======== DATASET EXTRACT ========

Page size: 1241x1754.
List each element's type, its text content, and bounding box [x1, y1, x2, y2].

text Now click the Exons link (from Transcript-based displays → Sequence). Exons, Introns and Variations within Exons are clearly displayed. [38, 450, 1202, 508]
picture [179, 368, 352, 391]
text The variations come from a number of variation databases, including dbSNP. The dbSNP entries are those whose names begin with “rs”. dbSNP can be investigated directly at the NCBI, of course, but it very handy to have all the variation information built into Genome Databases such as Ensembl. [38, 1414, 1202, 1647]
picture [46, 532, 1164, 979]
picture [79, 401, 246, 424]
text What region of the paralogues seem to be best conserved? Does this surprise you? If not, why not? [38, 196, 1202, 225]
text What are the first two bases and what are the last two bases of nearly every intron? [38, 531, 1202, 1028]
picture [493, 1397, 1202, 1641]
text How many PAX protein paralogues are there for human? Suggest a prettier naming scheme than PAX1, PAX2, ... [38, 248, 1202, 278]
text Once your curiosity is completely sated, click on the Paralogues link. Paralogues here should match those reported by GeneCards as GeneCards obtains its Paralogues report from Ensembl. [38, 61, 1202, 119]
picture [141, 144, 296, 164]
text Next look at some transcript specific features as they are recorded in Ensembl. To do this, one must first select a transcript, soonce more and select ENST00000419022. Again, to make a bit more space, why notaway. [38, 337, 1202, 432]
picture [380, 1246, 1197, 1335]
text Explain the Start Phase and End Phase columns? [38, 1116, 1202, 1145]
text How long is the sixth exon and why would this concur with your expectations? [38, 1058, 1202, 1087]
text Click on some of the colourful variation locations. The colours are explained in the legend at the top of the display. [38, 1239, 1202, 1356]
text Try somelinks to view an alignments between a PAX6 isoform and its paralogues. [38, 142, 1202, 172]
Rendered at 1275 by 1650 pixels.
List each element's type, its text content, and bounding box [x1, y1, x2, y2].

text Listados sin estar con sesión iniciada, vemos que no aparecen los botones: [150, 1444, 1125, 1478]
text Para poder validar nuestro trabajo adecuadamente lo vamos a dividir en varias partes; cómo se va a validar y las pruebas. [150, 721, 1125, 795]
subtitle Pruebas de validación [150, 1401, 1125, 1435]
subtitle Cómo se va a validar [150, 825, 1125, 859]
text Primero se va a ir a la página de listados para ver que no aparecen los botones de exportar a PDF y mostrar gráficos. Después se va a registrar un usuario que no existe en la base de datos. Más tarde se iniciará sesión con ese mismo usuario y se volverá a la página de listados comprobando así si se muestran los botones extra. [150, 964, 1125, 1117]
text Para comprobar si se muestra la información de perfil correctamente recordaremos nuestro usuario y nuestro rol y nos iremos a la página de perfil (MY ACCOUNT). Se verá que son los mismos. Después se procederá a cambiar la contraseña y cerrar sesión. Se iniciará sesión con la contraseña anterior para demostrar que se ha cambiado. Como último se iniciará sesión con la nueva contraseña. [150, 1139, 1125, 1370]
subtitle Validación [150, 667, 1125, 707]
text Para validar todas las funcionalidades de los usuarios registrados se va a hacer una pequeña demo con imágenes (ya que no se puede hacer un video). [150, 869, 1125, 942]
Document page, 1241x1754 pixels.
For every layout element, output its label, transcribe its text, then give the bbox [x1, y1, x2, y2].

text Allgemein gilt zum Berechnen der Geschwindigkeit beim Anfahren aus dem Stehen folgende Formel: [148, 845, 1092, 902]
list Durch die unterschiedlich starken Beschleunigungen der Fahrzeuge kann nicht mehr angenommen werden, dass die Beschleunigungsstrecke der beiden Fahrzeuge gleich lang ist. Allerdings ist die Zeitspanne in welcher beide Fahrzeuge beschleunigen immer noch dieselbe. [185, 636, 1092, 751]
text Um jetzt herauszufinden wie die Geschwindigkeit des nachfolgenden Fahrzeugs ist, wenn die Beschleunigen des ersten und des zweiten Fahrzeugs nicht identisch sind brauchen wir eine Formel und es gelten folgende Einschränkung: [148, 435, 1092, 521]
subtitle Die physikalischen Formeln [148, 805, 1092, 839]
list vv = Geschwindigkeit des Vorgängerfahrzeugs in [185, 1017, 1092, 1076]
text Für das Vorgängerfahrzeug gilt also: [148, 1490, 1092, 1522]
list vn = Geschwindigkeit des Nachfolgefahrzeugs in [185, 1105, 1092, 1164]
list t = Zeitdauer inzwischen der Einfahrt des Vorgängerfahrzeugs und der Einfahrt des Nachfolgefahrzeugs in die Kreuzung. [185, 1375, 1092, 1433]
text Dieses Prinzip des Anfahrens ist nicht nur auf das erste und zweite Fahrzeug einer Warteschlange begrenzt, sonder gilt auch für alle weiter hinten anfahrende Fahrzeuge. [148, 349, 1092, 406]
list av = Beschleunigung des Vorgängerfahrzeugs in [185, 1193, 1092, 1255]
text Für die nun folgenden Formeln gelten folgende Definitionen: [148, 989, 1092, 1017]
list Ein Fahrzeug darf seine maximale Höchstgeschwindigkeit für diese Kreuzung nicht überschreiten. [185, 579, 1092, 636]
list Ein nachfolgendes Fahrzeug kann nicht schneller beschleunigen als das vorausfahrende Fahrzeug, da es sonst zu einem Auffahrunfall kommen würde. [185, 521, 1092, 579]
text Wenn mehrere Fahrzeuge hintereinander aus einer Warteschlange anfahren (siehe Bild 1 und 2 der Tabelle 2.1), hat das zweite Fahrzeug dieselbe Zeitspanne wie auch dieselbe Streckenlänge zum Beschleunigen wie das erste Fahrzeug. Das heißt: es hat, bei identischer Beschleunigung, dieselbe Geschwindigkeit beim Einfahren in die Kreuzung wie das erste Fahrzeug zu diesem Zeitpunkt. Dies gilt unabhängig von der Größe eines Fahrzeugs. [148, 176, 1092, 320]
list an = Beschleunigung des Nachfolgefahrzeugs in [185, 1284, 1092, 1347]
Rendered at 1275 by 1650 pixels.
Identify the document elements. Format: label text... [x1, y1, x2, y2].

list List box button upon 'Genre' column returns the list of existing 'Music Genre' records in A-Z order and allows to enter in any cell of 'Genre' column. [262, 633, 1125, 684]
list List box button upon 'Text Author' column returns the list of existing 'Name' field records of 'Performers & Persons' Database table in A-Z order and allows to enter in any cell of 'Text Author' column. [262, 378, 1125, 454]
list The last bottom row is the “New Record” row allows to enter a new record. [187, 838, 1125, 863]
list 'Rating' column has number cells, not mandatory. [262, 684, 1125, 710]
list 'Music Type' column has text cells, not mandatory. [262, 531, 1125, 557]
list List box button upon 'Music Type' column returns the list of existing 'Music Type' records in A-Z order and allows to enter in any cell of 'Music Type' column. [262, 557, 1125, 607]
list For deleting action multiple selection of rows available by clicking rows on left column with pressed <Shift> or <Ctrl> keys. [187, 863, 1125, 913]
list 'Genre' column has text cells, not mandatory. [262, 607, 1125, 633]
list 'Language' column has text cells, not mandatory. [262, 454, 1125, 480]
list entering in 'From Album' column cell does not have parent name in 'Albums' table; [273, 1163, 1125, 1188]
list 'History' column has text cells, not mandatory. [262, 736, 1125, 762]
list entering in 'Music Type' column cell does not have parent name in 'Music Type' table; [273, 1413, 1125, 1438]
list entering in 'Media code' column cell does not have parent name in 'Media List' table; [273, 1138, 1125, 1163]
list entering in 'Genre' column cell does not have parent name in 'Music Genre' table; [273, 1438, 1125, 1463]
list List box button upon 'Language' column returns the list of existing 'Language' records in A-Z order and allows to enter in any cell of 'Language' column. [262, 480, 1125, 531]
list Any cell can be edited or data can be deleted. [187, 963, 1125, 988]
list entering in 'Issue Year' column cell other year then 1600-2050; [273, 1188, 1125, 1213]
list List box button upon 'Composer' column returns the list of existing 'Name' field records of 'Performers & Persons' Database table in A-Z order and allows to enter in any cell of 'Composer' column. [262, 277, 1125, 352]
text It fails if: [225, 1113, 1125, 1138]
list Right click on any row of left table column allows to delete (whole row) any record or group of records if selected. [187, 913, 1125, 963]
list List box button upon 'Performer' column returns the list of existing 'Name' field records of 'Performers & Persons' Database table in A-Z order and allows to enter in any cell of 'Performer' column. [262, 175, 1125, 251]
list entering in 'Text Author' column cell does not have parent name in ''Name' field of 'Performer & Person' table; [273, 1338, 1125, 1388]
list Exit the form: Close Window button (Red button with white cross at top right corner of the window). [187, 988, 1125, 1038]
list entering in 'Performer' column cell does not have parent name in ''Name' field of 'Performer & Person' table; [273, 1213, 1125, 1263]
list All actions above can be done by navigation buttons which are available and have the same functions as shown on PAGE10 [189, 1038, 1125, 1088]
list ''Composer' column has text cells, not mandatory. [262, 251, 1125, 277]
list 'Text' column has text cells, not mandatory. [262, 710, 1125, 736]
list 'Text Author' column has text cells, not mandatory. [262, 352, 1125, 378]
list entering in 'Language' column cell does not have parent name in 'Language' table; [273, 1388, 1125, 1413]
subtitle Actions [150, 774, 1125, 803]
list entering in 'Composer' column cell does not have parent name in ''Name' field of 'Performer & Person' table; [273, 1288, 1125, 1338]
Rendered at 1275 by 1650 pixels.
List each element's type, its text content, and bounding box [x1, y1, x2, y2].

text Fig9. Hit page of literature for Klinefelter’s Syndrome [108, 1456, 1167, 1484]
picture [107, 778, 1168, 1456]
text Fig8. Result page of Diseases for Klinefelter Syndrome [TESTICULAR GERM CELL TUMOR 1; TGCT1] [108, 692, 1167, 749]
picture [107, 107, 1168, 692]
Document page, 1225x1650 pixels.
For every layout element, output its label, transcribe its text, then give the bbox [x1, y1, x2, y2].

========

When a line above contains the string "What", copy that line.

text What region of the paralogues seem to be best conserved? Does this surprise you? If not, why not? [38, 196, 1202, 225]
text What are the first two bases and what are the last two bases of nearly every intron? [38, 531, 1202, 1028]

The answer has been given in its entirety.